# [Task statement]
Copy out the lines of the material from the line containing "Ціна, Доп. ціна, Залишок" through the final line of the material, inclusive, and leave the pictures out of your answer.

# [Data for processing]

>>

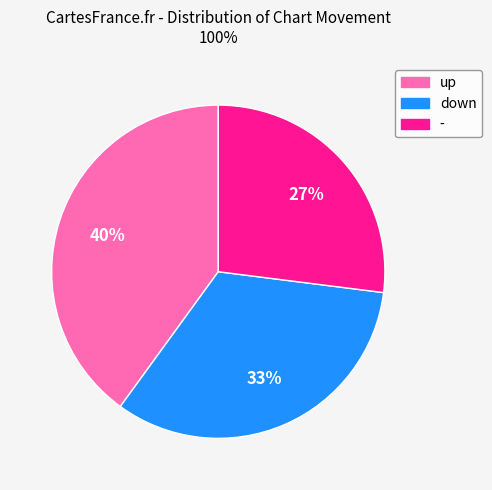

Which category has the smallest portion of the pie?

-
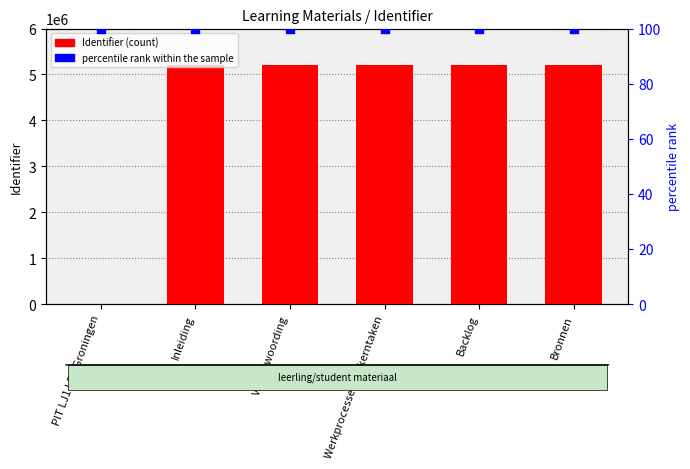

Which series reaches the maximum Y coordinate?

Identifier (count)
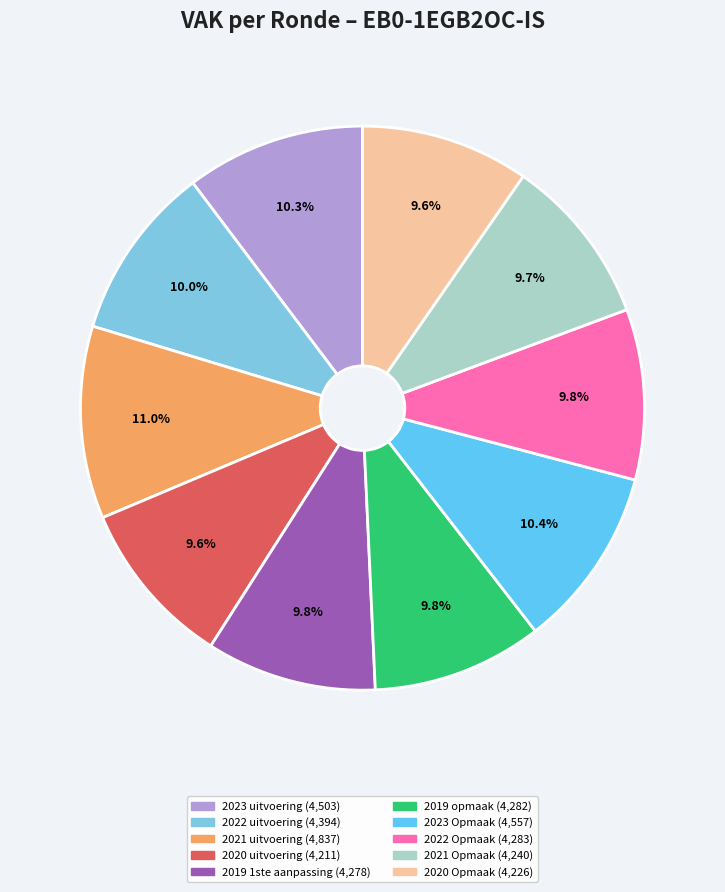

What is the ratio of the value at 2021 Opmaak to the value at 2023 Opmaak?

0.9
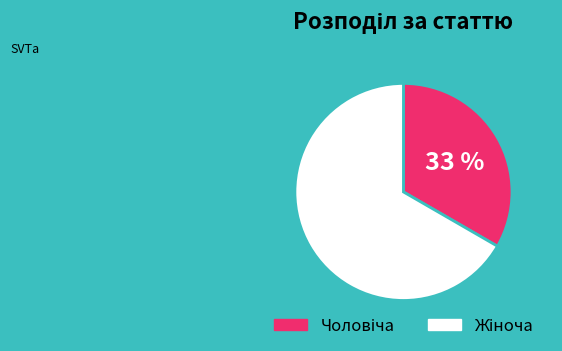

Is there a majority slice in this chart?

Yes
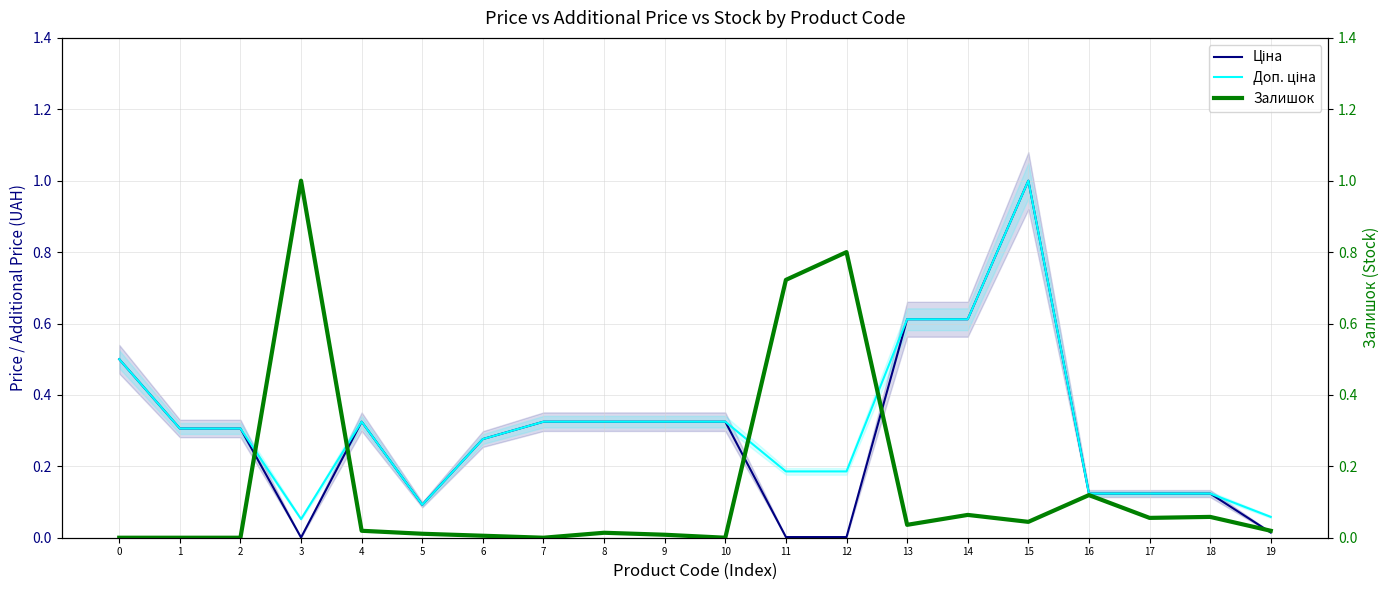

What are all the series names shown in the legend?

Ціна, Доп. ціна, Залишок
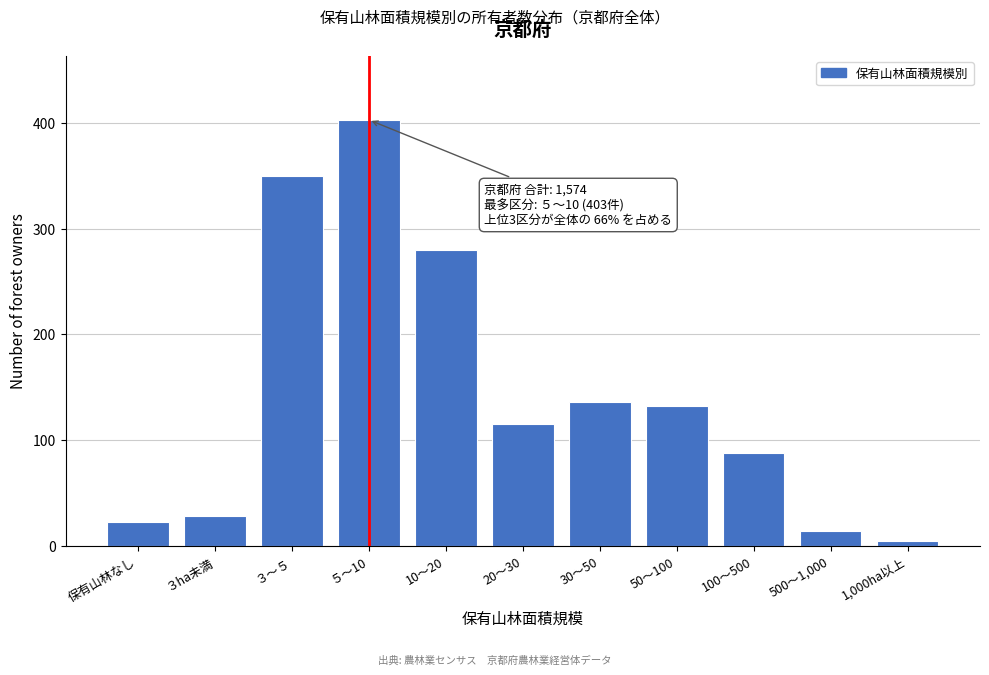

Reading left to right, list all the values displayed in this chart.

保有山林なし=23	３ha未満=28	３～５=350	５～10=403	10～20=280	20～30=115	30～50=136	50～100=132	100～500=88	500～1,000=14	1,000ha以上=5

<<

# [Answer below]
Ціна, Доп. ціна, Залишок

Reading left to right, list all the values displayed in this chart.

保有山林なし=23	３ha未満=28	３～５=350	５～10=403	10～20=280	20～30=115	30～50=136	50～100=132	100～500=88	500～1,000=14	1,000ha以上=5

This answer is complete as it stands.